[EXERCISE DETAILS]
Retype the economic outlook passage word for word, from "From a global" up to and including "on negotiation updates.".

[PASSAGE GIVEN]

◇ ◇ ◇

From a global economic perspective, PHS anticipates that the US dollar will continue its downward trend in May and June, supported by expectations of Fed rate cuts. However, trade negotiations are unlikely to yield quick results within the next 1-2 months, implying that financial markets will remain volatile with wide swings based on negotiation updates.

Additionally, the rise in bond yields amid a declining global economic and profit outlook is concerning. There is a present risk of a global stock market re-rating, making a strong breakthrough more challenging. Investors should remain cautious, focusing on risk management and flexible investment strategies.

Domestically, as the tariff war starts to take its toll, Vietnam’s economic landscape has revealed significant challenges. While the 10% tariff rate is lower than the initial expectation of 46%, it has still created a cautious sentiment, leading to signs of production slowdown.

Notably, the disbursement of public investment capital has not met expectations, indicating difficulties in implementing critical projects. However, PHS maintains optimism about the government’s efforts to expedite disbursement, especially after stabilizing personnel and provincial mergers in Q2. The Vietnamese government understands the importance of infrastructure development and continuously undertakes institutional reforms to facilitate economic growth.

Resolution 68 of the Politburo on private economic development is a significant milestone, demonstrating open-mindedness and a commitment to fostering sustainable private sector growth. This not only strengthens trust between the state and private sector but also opens up vast opportunities for domestic enterprises.

Measures such as reducing business conditions, simplifying administrative procedures, and providing tax exemptions for small and medium-sized enterprises are practical steps that alleviate cost burdens and enhance businesses’ competitiveness. Especially, the orientation to develop a minimum of 20 large enterprises participating in the global value chain underscores the role of the private sector and lays the foundation for deeper integration into the world economy.

On international trade, PHS maintains a cautious stance. While negotiations are expected to lower tariffs to around 20%, short-term pressures remain, particularly amid a volatile global landscape. Recently, a shift towards India has been gaining traction among multinational corporations, including Apple, Samsung, and LG, to leverage labor advantages, potential consumer markets, and lower reciprocal taxes of 26% compared to rival countries in the ASEAN region as per Trump’s list.

◇ ◇ ◇

[RECORDED INFORMATION]

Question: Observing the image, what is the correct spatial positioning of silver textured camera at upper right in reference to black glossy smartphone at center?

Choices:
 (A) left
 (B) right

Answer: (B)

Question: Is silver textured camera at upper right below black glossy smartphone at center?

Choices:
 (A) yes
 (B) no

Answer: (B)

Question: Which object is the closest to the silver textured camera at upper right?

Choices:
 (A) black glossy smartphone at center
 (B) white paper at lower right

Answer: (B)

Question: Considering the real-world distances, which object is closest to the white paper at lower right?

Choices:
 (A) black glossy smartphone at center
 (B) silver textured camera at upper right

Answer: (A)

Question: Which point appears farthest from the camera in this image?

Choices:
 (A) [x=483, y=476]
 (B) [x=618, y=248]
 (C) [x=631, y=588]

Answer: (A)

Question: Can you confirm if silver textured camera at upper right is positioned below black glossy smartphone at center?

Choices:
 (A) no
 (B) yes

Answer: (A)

◇ ◇ ◇

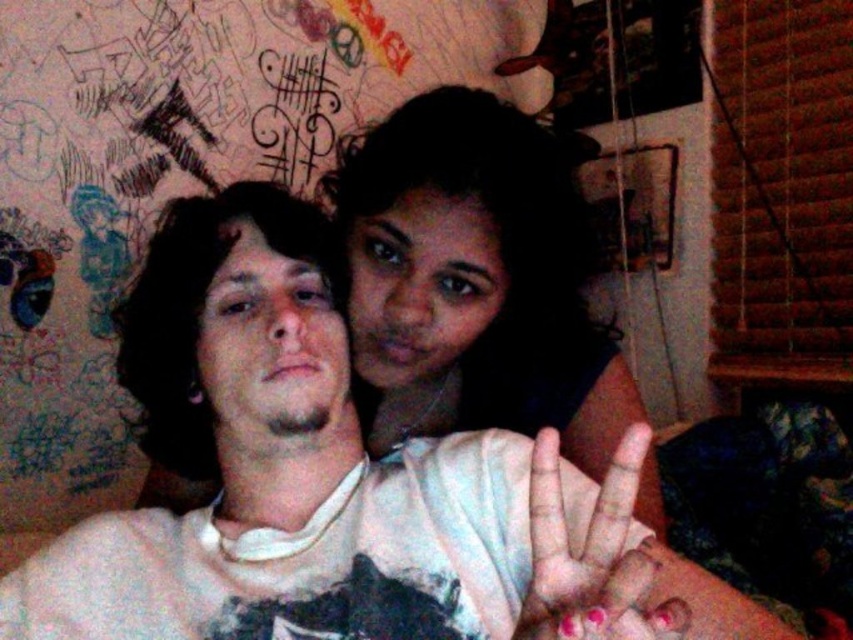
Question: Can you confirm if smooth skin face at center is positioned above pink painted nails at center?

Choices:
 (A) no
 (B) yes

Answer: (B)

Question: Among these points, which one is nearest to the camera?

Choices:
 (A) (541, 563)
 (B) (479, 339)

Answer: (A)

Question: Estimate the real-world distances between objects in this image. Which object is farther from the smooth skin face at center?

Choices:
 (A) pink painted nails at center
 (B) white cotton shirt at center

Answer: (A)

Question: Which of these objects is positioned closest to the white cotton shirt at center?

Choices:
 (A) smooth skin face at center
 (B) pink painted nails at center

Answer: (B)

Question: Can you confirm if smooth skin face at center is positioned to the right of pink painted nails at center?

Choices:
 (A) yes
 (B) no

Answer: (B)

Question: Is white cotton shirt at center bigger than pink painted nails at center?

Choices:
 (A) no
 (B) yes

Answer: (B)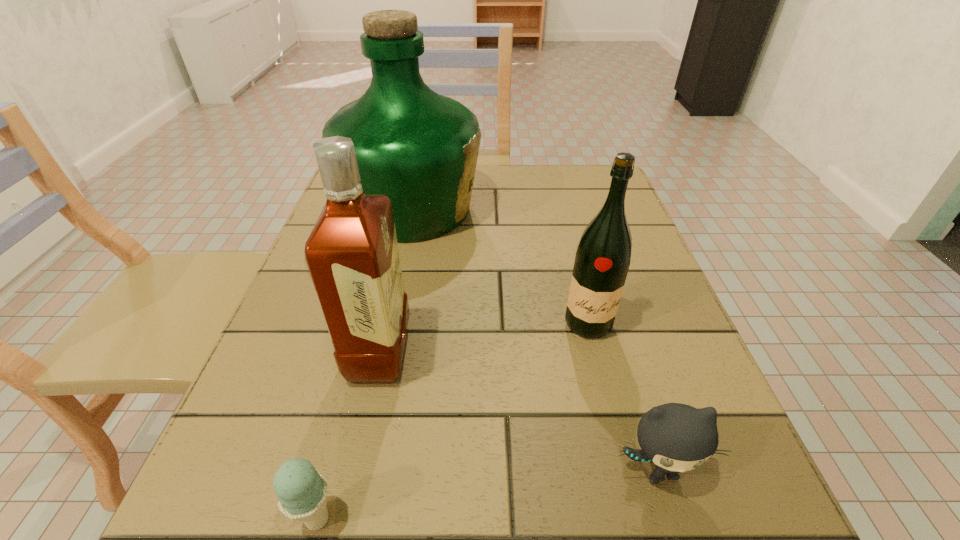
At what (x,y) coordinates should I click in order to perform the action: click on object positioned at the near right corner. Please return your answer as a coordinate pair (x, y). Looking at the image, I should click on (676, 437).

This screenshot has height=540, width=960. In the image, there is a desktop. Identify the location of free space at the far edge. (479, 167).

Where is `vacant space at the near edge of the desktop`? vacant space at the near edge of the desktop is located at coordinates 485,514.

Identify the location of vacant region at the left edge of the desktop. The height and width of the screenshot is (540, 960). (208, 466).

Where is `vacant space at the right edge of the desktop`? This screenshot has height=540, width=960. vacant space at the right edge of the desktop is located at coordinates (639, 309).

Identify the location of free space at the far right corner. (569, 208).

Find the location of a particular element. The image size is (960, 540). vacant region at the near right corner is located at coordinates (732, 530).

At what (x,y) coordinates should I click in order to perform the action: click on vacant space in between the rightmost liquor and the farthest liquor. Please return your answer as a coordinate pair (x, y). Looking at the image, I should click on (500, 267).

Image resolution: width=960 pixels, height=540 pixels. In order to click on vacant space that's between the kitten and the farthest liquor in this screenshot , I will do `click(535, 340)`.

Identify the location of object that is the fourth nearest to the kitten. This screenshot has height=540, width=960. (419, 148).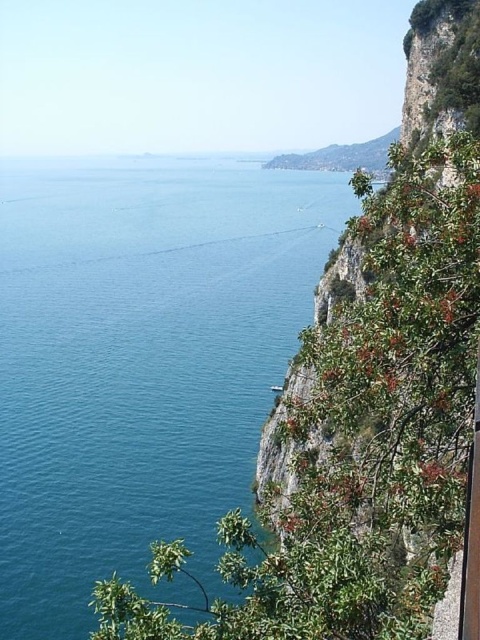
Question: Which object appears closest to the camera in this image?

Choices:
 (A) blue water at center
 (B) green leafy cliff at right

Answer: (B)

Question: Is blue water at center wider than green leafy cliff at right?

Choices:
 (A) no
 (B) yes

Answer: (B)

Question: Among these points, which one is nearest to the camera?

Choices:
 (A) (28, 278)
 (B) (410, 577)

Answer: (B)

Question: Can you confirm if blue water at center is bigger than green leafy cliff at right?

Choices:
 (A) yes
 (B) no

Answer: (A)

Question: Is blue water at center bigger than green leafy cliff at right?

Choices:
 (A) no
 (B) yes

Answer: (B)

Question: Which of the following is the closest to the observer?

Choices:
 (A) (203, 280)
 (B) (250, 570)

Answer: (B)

◇ ◇ ◇

[EXERCISE ANSWER]
From a global economic perspective, PHS anticipates that the US dollar will continue its downward trend in May and June, supported by expectations of Fed rate cuts. However, trade negotiations are unlikely to yield quick results within the next 1-2 months, implying that financial markets will remain volatile with wide swings based on negotiation updates.